Problem
We need to find all equilibrium indices in the provided vector vec. An equilibrium index in the vector vec is an index i where the sum of vec[0..i-1] elements is equal to the sum of vec[i+1..len] elements.
Example 1:
Input: vec = [0, -3, 5, -4, -2, 3, 1, 0]
Output: [0, 3, 7]
Explanation: 0 index is in the result because the sum of the elements left to the index 0 is considered to be 0, and the sum of the right elements is 0 as well (-3 + 5 + (-4) + (-2) + 3 + 1 + 0 = 0). 3 index is in the result because 0 + (-3) + 5 = -2 + 3 + 1 + 0. 7 index is in the result because 0 + (-3) + 5 + (-4) + (-2) + 3 + 1 + 0 = 0.
Example 2:
Input: vec = [2, 3, 5, 1, 2, 2]
Output: [2]
Explanation: 2 index is in the result because 2 + 3 = 1 + 2 + 2.
Example 3:
Input: vec = [1, 3, 5]
Output: []
Explanation: The result is empty because there are no equilibrium indices in the vector.
Solution
fn find_equilibrium_indices_in_vector(vec: &Vec<i32>) -> Vec<usize> {
let mut map: HashMap<usize, i32> = HashMap::new();
let mut right_sum: i32 = 0;
(0..vec.len()).rev().for_each(|index| {
map.insert(index, right_sum);
right_sum = right_sum + vec[index];
});
let mut left_sum: i32 = 0;
vec.iter()
.enumerate()
.filter(|(index, elem)| {
let found_equilibrium: bool = left_sum == map[index];
left_sum = left_sum + *elem;
found_equilibrium
})
.map(|(index, _)| index)
.collect()
}
Explanation
On the first iteration over the reversed vec iterator, we accumulate and save to the created map sums of the right elements for the each index value.
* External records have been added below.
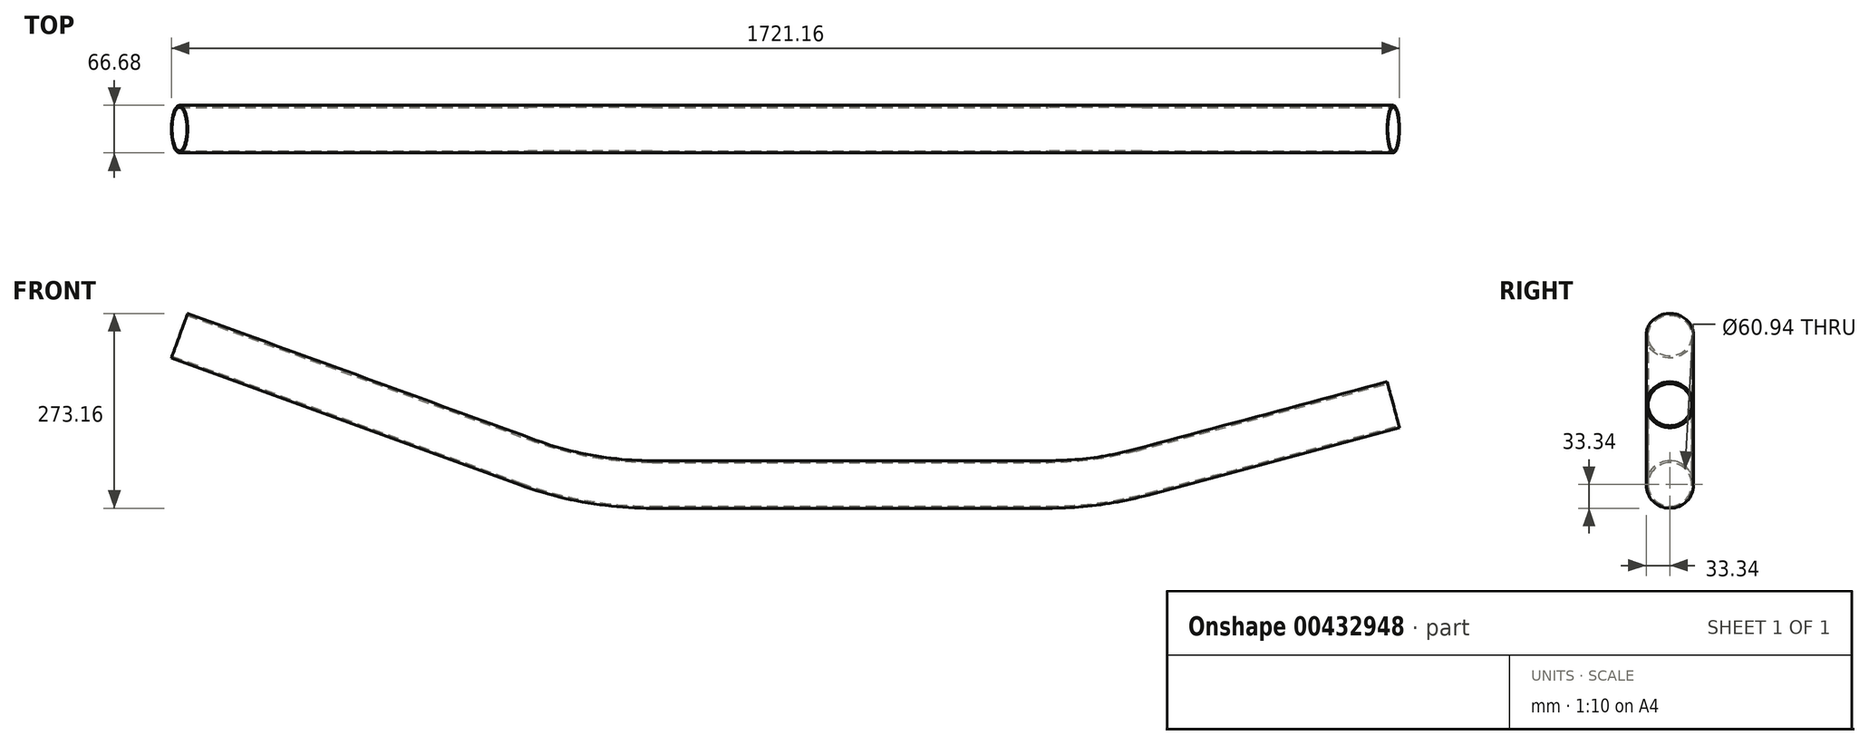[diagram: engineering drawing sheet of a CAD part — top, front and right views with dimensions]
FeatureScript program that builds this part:
annotation { "Feature Type Name" : "Feature", "Feature Type Description" : "" }
export const myFeature = defineFeature(function(context is Context, id is Id, definition is map)
    precondition{}
    {
        {
            var Q0;
            Q0=qCreatedBy(makeId("Front.planeOp"),FACE);
            var sketch = newSketch(context, id + "F0", { "sketchPlane" : qUnion([Q0])});
            skLineSegment(sketch, "E0", {"start": v(89.57, 0) * mm, "end": v(644.32, 0) * mm});
            skLineSegment(sketch, "E1", {"start": v(-84.17, 30.64) * mm, "end": v(-572.84, 208.5) * mm});
            skLineSegment(sketch, "E2", {"start": v(775.8, 17.3) * mm, "end": v(1128.29, 111.76) * mm});
            skPoint(sketch, "E3.visualSharp", {"position": v(0, 0) * mm});
            skArc(sketch, "E3.filletArc", {"start": v(-84.17, 30.64) * mm, "mid": v(1.36, 7.72) * mm, "end": v(89.57, 0) * mm});
            skPoint(sketch, "E4.visualSharp", {"position": v(711.2, 0) * mm});
            skArc(sketch, "E4.filletArc", {"start": v(644.32, 0) * mm, "mid": v(710.63, 4.35) * mm, "end": v(775.8, 17.3) * mm});
            skSolve(sketch);
        }
        {
            var Q0;
            Q0=sQuery(id+"F0.wireOp",VERTEX,"E1.end");
            var Q1;
            Q1=sQuery(id+"F0.wireOp",EDGE,"E1");
            cPlane(context, id + "F1", {"entities" : qUnion([Q0, Q1]), "cplaneType" : CPlaneType.LINE_POINT, "offset" : 25.4 * mm, "width" : 152.4 * mm, "height" : 152.4 * mm});
        }
        {
            var Q0;
            Q0=qCreatedBy(id+"F1.planeOp",FACE);
            var sketch = newSketch(context, id + "F2", { "sketchPlane" : qUnion([Q0])});
            skCircle(sketch, "E5", {"center": v(0, 0) * mm, "radius": 33.34 * mm});
            skSolve(sketch);
        }
        {
            var Q0;
            Q0=makeQuery(id+"F2.imprint","IMPRINT",FACE,{"disambiguationData":[TD([[makeQuery(id+"F2.imprint","IMPRINT",EDGE,{"derivedFrom":sQuery(id+"F2.wireOp",EDGE,"E5")}),1.0]])]});
            var Q1;
            Q1=sQuery(id+"F0.wireOp",EDGE,"E1");
            var Q2;
            Q2=sQuery(id+"F0.wireOp",EDGE,"E3.filletArc");
            var Q3;
            Q3=sQuery(id+"F0.wireOp",EDGE,"E0");
            var Q4;
            Q4=sQuery(id+"F0.wireOp",EDGE,"E4.filletArc");
            var Q5;
            Q5=sQuery(id+"F0.wireOp",EDGE,"E2");
            sweep(context, id + "F3", {"profiles" : qUnion([Q0]), "path" : qUnion([Q1, Q2, Q3, Q4, Q5])});
        }
        {
            var Q0;
            Q0=makeQuery(id+"F3.opSweep","CAP_FACE",FACE,{"disambiguationData":[OSD([sQuery(id+"F0.wireOp",VERTEX,"E1.end"),sQuery(id+"F2.wireOp",EDGE,"E5")])],"isStart":true});
            var Q1;
            Q1=makeQuery(id+"F3.opSweep","CAP_FACE",FACE,{"disambiguationData":[OSD([sQuery(id+"F0.wireOp",VERTEX,"E2.end"),sQuery(id+"F2.wireOp",EDGE,"E5")])],"isStart":false});
            shell(context, id + "F4", {"entities" : qUnion([Q0, Q1]), "thickness" : 2.87 * mm});
        }
    });
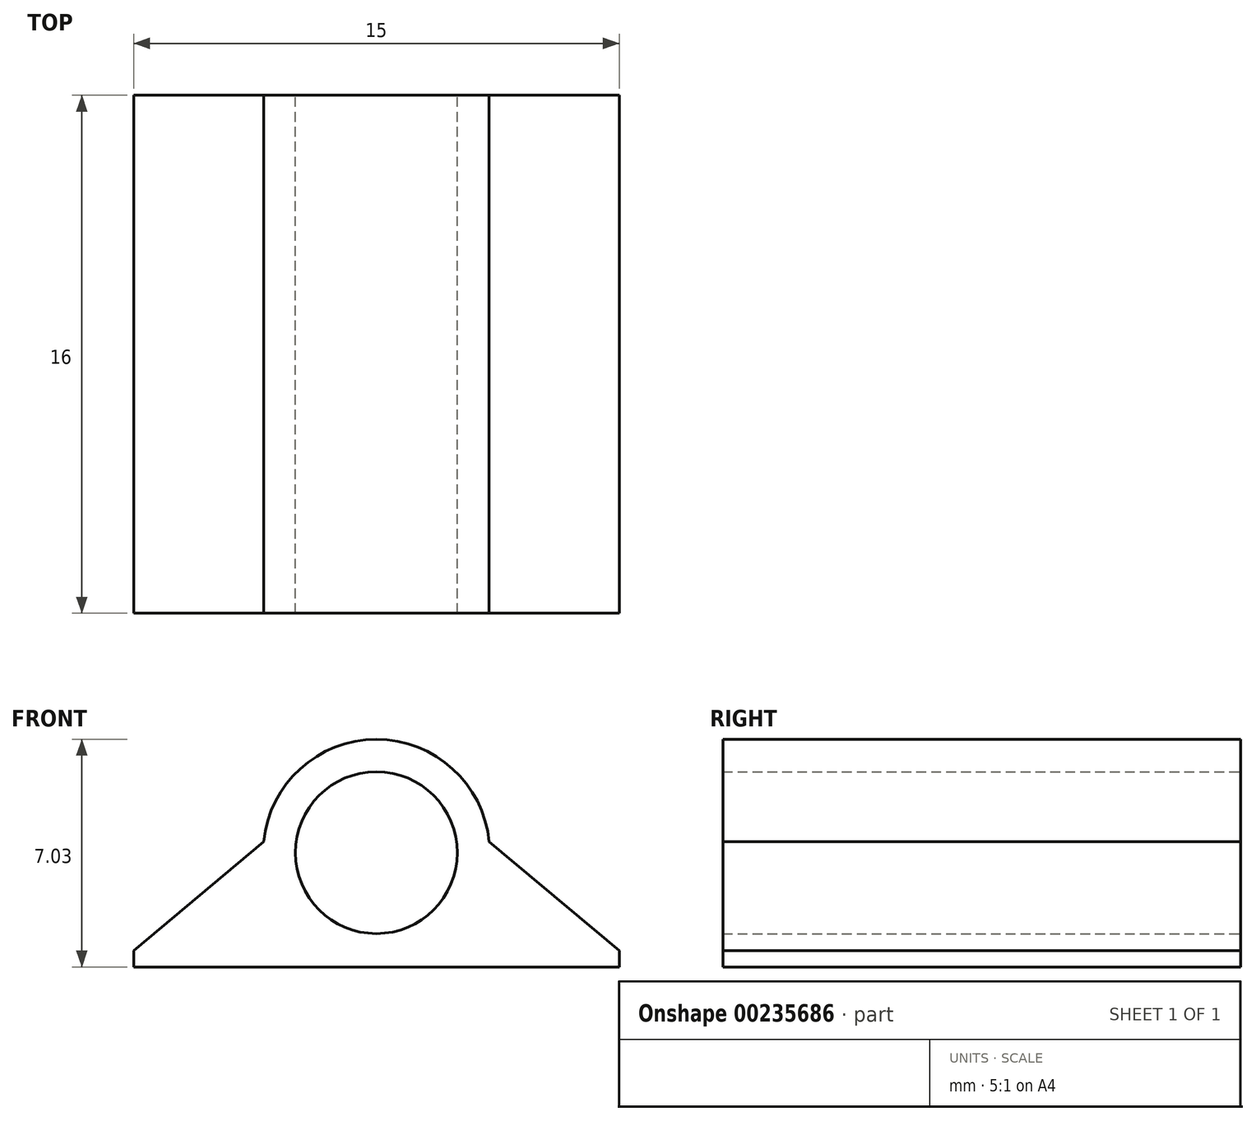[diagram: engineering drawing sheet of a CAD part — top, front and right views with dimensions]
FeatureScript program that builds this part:
annotation { "Feature Type Name" : "Feature", "Feature Type Description" : "" }
export const myFeature = defineFeature(function(context is Context, id is Id, definition is map)
    precondition{}
    {
        {
            var Q0;
            Q0=qCreatedBy(makeId("Front.planeOp"),FACE);
            var sketch = newSketch(context, id + "F0", { "sketchPlane" : qUnion([Q0])});
            skLineSegment(sketch, "E0", {"start": v(0, 0) * mm, "end": v(-15, 0) * mm});
            skLineSegment(sketch, "E1", {"start": v(-15, 0) * mm, "end": v(-15, 0.5) * mm});
            skLineSegment(sketch, "E2", {"start": v(0, 0.5) * mm, "end": v(0, 0) * mm});
            skCircle(sketch, "E3", {"center": v(-7.5, 3.53) * mm, "radius": 2.5 * mm});
            skArc(sketch, "E4", {"start": v(-4.02, 3.87) * mm, "mid": v(-7.5, 7.03) * mm, "end": v(-10.98, 3.87) * mm});
            skLineSegment(sketch, "E5", {"start": v(-15, 0.5) * mm, "end": v(-10.98, 3.87) * mm});
            skLineSegment(sketch, "E6", {"start": v(0, 0.5) * mm, "end": v(-4.02, 3.87) * mm});
            skLineSegment(sketch, "E7", {"start": v(-15, 0.5) * mm, "end": v(0, 0.5) * mm, "construction": true});
            skSolve(sketch);
        }
        {
            var Q0;
            Q0 = qSketchRegion(id + "F0", true);
            extrude(context, id + "F1", {"entities" : qUnion([Q0]), "depth" : 16 * mm});
        }
    });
On the second iteration, we accumulate sums of the left elements for the each index value. At the same time we check if for the current index our accumulated left_sum is equal to the right sum extracted from the map for this index. If that is the case, then we have found_equilibrium and the filter's predicate would satisfy for that index (which means that index would be included in the result).
Complexity
The time complexity of this solution is O(n) (n is a size of the input vector), but we need to iterate the vector twice. Also the solution requires O(n) extra space for the HashMap we created, which is not ideal and could be improved. It is possible to implement it without using the extra space (observant readers can suggest a solution in the comments!).